### [Source information]
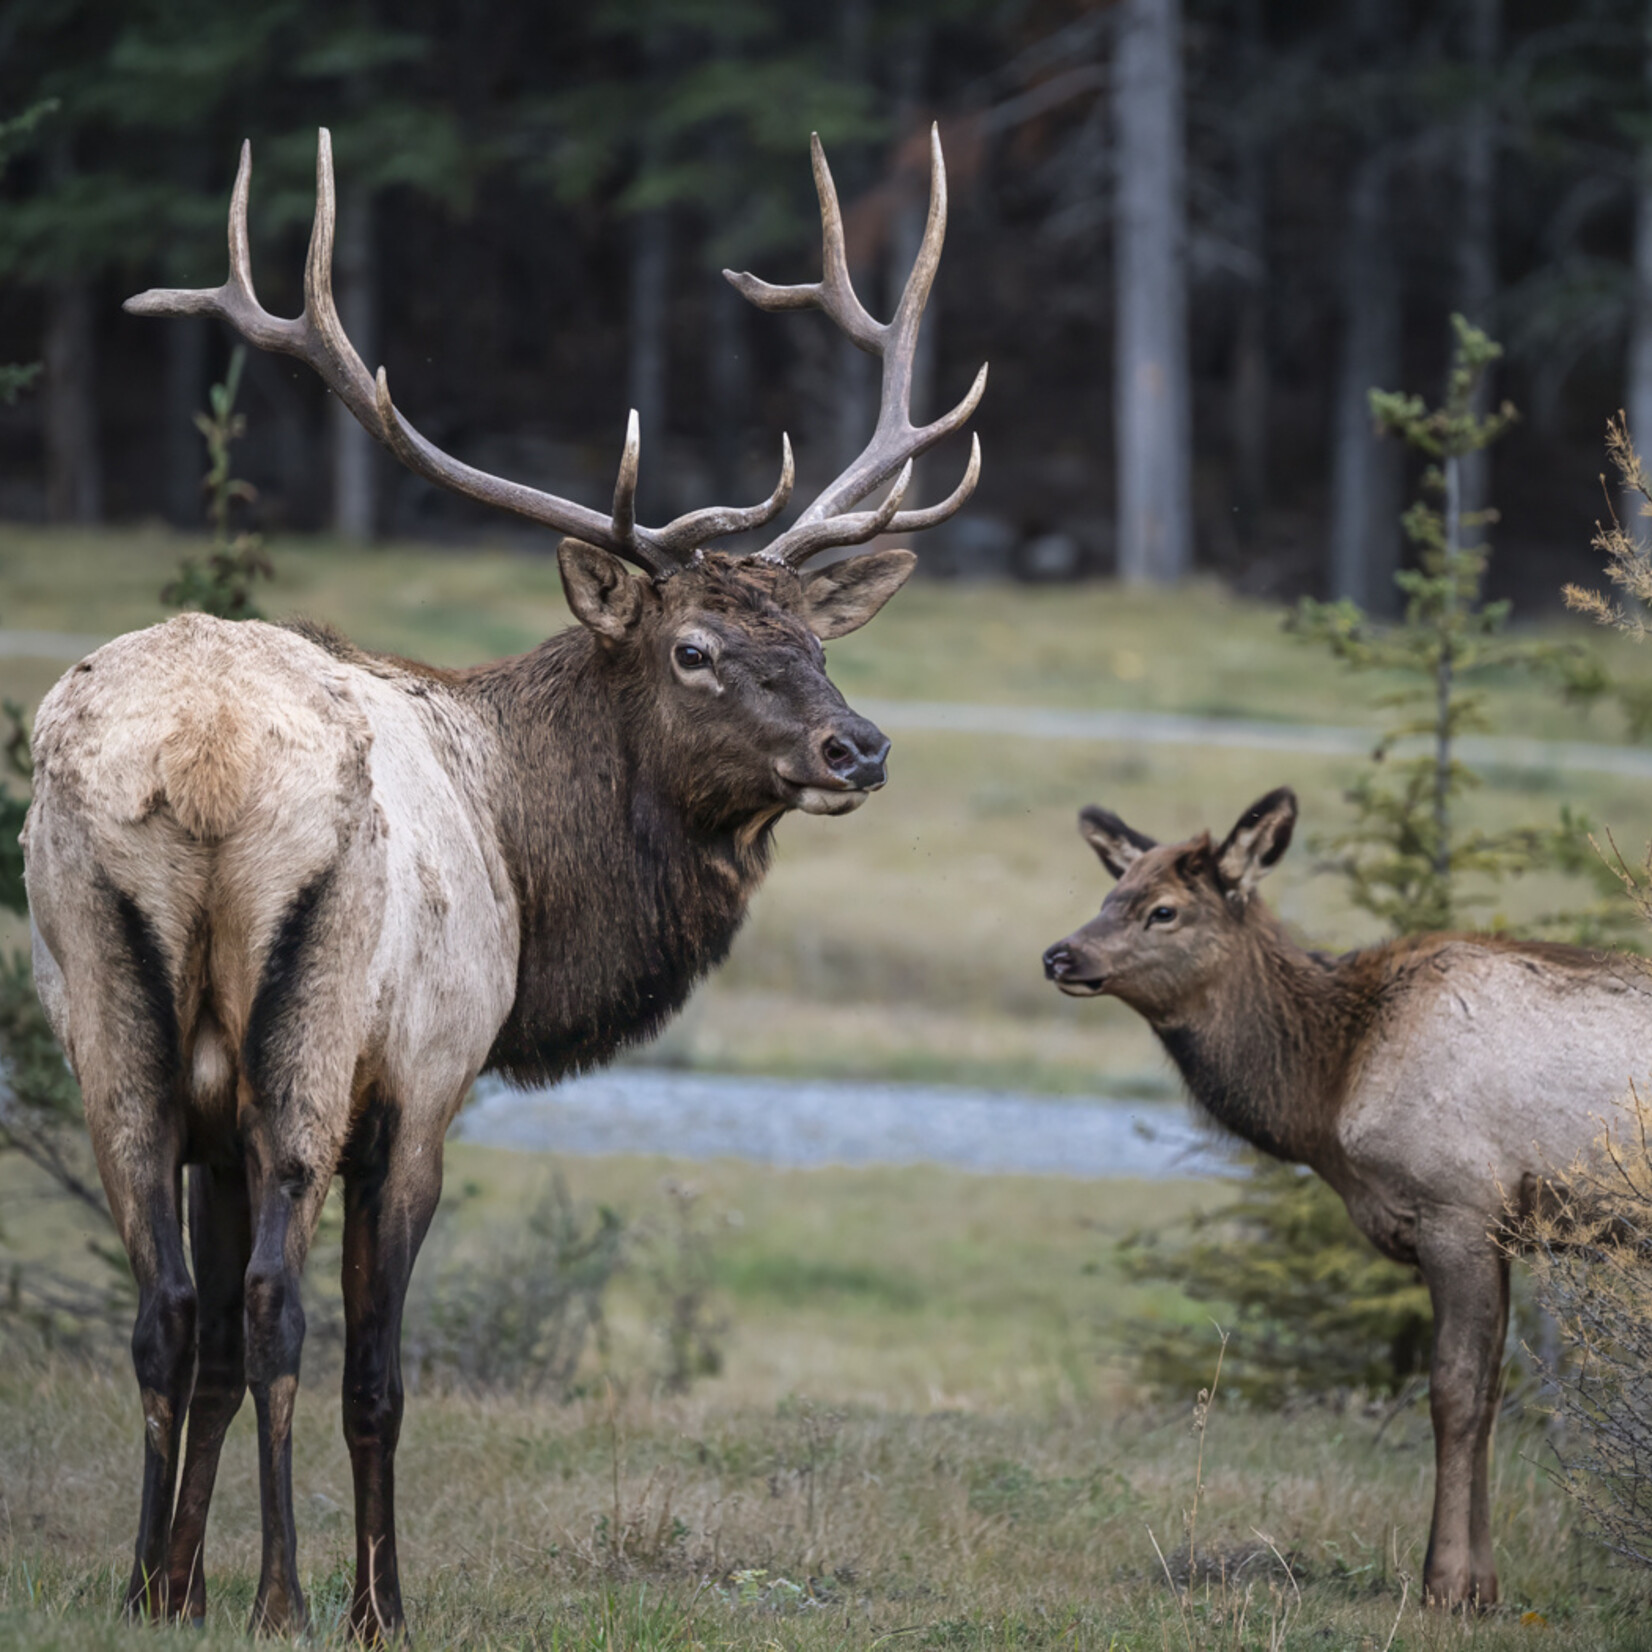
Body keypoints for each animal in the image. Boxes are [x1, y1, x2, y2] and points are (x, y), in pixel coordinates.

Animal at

---

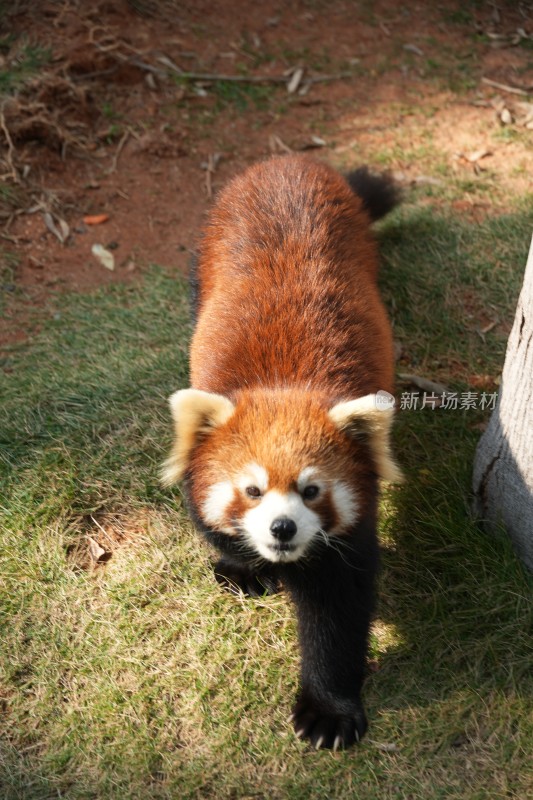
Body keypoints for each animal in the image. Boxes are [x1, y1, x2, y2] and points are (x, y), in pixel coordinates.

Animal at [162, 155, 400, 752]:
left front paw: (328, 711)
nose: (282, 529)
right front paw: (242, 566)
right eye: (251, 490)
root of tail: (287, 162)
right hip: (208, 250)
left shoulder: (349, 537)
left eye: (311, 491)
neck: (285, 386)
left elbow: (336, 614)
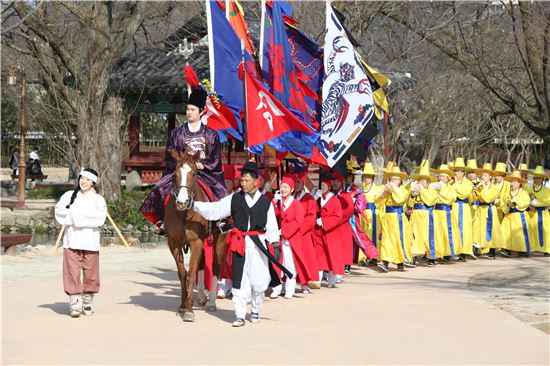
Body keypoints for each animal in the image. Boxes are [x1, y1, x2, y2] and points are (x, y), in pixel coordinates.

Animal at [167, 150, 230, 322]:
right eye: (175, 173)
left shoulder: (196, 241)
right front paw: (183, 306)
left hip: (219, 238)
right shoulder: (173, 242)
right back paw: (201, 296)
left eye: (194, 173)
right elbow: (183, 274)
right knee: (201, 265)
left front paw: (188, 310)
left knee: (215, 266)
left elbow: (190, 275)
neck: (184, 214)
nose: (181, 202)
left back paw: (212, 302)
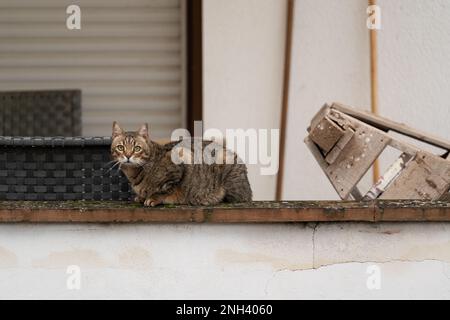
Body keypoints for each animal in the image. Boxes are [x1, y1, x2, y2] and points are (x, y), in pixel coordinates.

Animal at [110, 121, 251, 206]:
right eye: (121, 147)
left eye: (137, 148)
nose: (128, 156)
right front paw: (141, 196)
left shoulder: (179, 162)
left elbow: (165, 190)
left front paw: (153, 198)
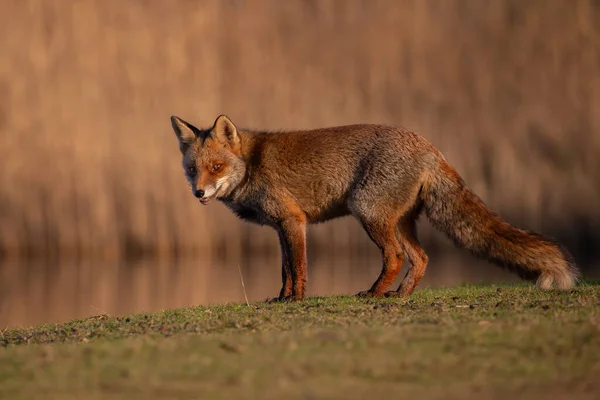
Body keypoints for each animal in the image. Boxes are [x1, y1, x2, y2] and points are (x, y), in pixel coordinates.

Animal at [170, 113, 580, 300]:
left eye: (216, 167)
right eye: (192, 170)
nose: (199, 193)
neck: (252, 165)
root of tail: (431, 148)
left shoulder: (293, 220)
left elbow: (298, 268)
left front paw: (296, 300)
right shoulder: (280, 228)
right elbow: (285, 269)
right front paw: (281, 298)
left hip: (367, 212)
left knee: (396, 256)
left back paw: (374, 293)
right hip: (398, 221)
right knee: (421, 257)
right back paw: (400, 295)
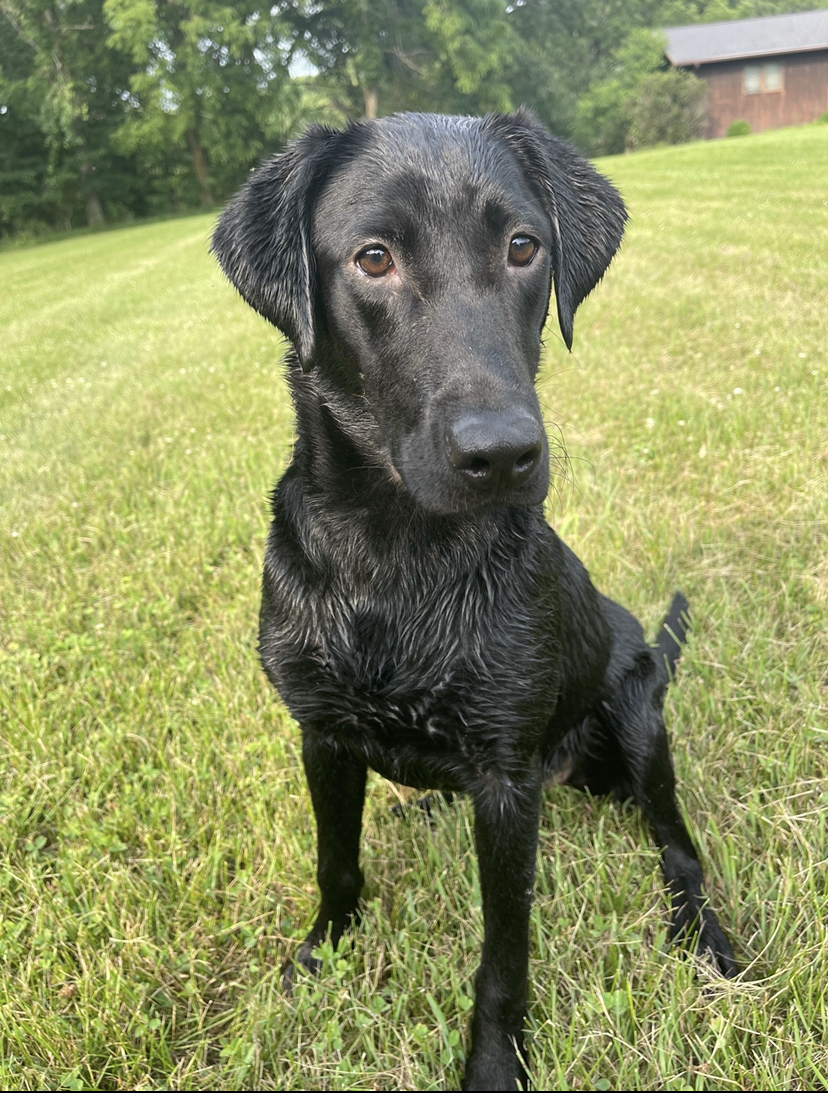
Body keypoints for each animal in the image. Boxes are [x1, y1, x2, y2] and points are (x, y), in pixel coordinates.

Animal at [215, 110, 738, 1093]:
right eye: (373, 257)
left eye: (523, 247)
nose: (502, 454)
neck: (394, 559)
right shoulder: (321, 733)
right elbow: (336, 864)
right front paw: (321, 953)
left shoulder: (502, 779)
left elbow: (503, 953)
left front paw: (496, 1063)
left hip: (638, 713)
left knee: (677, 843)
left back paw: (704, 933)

...

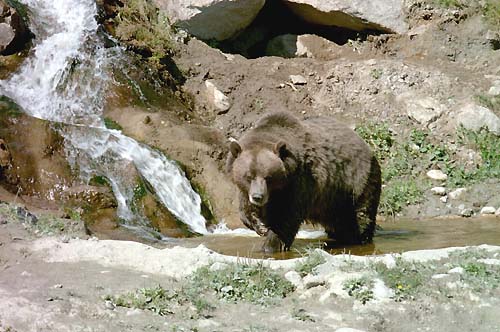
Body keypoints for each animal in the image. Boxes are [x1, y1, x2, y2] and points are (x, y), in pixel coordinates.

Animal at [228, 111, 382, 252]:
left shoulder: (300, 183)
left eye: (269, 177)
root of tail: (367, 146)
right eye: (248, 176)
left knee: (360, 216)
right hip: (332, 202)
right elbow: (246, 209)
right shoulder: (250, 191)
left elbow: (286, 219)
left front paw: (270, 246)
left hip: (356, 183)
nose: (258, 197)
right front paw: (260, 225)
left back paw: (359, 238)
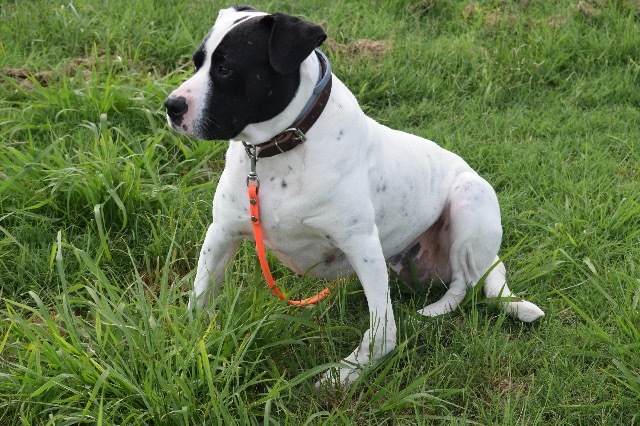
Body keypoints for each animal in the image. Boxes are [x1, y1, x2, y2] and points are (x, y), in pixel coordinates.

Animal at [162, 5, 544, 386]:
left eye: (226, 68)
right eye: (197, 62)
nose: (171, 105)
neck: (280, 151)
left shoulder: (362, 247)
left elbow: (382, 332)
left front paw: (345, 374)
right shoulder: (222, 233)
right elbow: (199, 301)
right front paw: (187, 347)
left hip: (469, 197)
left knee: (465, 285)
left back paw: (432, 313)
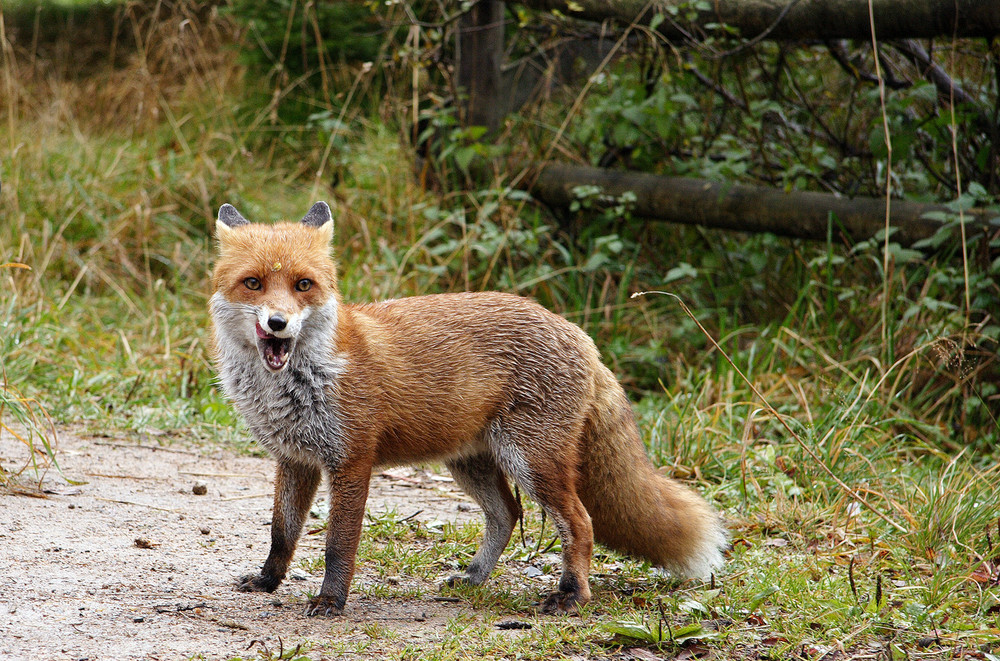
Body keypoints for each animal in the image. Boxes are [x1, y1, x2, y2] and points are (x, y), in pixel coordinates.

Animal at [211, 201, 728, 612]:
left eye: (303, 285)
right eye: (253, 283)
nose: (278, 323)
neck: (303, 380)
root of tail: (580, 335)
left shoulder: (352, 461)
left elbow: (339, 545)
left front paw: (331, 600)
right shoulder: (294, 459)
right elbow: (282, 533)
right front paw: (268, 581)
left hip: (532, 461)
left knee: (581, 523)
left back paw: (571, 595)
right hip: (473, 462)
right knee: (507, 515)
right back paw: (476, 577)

### [Required action]
Pull out every line of the records that includes the string "knee".

### [The answer]
right knee: (201, 265)
left knee: (215, 266)
left knee: (396, 256)
right knee: (421, 257)
left knee: (677, 843)
left knee: (360, 216)
left knee: (465, 285)
left knee: (581, 523)
right knee: (507, 515)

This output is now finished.